The Paradox of Plenty? – Are natural resources a blessing or a curse?
The intuitive answer is that they should be a blessing. All things being equal, one would rather live in a country rich in energy, minerals, and other wealth than in a poor country. But if you study the “resource curse” you see that all things are not equal. Countries with lots of energy or mining resources tend to grow more slowly than other countries. Why should this be?
Wealth in one commodity tends to focus the economy on that product, to the detriment of having a balanced, diversified production base. Commodities tend to experience boom/bust cycles, leading to over and under-investment. And resource-rich regimes tend to fund themselves from their wealth, not taxes, weakening the social bonds that ties citizens to their governments.
The result is poor governance and a narrow, boom/bust economy. As a result, from 1965 to 1998 the oil-rich OPEC countries shrank by 1.3% per year on a per-capita basis, while in the rest of the developing world grew by 2.2%. One of the founders of OPEC called oil “the Devil’s excrement.”
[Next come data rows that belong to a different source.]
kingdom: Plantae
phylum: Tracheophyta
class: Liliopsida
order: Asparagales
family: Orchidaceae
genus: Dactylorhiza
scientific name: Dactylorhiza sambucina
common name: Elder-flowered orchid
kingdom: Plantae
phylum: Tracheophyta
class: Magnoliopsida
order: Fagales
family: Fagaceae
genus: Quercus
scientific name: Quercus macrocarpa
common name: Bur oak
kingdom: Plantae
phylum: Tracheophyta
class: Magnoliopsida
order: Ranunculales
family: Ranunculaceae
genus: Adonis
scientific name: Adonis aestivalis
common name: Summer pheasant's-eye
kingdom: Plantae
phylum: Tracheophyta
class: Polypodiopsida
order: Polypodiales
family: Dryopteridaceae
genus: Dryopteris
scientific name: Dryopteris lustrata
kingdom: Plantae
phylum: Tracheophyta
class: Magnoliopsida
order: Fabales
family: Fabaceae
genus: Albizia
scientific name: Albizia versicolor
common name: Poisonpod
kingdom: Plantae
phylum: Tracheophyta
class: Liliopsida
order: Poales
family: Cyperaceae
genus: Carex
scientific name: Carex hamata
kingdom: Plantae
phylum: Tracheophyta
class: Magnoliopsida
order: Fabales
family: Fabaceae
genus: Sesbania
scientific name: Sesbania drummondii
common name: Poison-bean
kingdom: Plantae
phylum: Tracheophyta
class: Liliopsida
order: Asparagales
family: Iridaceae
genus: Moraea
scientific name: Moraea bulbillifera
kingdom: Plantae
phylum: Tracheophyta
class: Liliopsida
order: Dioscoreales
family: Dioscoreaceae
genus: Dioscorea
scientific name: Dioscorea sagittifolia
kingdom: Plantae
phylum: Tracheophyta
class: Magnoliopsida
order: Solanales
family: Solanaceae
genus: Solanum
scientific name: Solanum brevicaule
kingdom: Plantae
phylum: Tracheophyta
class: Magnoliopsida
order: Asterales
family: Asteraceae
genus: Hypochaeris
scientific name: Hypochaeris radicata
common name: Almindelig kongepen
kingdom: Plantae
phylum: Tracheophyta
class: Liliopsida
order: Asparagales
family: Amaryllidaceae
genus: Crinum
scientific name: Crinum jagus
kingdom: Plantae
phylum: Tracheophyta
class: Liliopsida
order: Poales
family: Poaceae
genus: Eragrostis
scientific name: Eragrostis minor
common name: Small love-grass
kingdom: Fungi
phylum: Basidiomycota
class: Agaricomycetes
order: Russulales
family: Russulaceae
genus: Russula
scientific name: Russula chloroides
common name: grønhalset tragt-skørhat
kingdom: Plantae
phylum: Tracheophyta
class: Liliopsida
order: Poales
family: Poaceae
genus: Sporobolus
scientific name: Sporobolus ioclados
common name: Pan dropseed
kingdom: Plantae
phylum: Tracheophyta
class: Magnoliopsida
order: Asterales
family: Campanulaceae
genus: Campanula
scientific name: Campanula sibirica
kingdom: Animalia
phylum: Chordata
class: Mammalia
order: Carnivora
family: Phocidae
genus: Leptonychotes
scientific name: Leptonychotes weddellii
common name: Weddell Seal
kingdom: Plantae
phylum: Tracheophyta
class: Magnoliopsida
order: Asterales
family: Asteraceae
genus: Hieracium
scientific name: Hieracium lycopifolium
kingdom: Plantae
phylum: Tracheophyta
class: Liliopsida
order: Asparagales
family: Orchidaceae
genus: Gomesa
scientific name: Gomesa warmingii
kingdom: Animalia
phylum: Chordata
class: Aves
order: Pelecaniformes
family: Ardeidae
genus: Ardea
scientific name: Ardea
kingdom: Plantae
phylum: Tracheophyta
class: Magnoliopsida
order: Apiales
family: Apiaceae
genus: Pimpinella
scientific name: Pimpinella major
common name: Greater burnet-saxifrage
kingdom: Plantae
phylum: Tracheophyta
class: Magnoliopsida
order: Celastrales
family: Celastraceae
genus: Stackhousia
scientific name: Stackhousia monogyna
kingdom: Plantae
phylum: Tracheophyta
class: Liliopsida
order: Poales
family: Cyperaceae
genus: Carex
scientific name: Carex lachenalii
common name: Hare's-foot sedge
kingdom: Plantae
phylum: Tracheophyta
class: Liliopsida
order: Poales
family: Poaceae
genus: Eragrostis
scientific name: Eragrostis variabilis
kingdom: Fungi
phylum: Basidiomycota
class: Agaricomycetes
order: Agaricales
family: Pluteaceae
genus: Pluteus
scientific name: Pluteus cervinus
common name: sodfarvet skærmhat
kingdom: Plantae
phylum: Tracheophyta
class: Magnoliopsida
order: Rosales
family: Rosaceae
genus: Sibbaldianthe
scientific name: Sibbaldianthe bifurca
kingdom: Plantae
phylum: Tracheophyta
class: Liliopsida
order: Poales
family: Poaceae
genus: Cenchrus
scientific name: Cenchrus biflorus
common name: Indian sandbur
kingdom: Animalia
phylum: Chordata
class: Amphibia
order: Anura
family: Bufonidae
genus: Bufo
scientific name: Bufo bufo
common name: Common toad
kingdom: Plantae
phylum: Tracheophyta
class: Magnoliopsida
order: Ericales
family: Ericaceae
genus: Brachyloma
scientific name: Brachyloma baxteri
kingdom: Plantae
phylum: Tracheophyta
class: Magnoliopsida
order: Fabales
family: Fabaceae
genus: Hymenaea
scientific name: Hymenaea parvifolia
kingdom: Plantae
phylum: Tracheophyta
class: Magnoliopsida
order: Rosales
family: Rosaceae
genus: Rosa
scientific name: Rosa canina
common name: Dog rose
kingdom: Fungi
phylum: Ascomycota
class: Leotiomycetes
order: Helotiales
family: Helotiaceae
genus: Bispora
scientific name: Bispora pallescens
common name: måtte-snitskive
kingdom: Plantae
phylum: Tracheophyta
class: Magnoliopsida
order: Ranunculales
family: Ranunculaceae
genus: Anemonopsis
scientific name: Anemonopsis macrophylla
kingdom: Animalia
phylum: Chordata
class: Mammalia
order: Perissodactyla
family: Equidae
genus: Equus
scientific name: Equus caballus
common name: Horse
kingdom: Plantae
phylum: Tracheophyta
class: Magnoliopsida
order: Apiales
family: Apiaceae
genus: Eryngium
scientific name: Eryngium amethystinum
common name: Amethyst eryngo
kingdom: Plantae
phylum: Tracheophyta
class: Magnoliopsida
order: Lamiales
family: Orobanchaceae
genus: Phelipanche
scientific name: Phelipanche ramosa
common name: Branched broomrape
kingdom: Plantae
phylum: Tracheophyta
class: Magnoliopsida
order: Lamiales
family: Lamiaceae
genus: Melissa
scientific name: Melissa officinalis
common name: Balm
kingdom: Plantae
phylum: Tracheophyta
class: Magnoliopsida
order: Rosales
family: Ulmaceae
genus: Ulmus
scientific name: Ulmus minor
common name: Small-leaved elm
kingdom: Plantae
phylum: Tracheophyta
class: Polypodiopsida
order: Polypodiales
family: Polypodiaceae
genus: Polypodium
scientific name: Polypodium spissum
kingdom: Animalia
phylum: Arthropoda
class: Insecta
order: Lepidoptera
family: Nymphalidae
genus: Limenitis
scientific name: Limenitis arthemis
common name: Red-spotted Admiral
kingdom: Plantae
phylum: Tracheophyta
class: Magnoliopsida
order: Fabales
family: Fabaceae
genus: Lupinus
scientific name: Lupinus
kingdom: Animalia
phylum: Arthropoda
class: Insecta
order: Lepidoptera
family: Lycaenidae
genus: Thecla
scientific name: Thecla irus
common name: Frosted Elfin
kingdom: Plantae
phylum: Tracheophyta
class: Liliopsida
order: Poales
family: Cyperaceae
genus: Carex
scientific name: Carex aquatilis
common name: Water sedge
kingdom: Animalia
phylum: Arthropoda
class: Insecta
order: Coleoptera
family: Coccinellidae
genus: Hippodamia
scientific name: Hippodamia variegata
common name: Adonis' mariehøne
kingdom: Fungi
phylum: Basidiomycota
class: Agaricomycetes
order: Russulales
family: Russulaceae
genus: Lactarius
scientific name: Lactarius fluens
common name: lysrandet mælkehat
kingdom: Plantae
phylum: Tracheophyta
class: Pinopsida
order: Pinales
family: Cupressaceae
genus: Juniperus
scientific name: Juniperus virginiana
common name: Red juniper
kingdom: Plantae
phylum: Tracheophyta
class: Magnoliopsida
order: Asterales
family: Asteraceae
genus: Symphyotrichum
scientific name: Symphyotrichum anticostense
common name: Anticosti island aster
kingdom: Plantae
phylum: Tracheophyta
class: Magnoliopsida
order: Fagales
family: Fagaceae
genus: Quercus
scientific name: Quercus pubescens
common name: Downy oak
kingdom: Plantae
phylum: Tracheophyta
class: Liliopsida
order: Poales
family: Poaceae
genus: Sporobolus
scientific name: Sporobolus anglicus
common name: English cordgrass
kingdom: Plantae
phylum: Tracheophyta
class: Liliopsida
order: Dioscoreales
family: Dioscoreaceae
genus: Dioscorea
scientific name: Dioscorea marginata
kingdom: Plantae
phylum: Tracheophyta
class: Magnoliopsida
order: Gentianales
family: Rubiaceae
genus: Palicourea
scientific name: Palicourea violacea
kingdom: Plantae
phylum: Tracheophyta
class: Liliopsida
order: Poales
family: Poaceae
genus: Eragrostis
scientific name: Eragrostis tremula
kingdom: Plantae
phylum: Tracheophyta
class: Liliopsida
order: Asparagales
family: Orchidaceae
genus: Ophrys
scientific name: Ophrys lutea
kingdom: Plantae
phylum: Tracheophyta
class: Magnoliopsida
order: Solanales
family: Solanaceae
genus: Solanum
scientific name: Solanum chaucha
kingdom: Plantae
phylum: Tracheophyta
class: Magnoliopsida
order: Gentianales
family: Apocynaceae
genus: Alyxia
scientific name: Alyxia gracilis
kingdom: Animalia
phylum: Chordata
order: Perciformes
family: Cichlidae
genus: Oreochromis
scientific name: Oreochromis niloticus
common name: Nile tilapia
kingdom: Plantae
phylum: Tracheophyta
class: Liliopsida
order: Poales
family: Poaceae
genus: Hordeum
So are North Dakota and Saskatchewan doomed? Probably not. The resource curse comes into play when governance is weak. There are plenty of countries like Norway and Australia where those who develop the resources are subject to checks and balances, and their democratic institutions are highly transparent
As in many other areas of life, money isn’t the problem; managing it is. Abundant resources should be a good thing, and can be, if they’re managed well.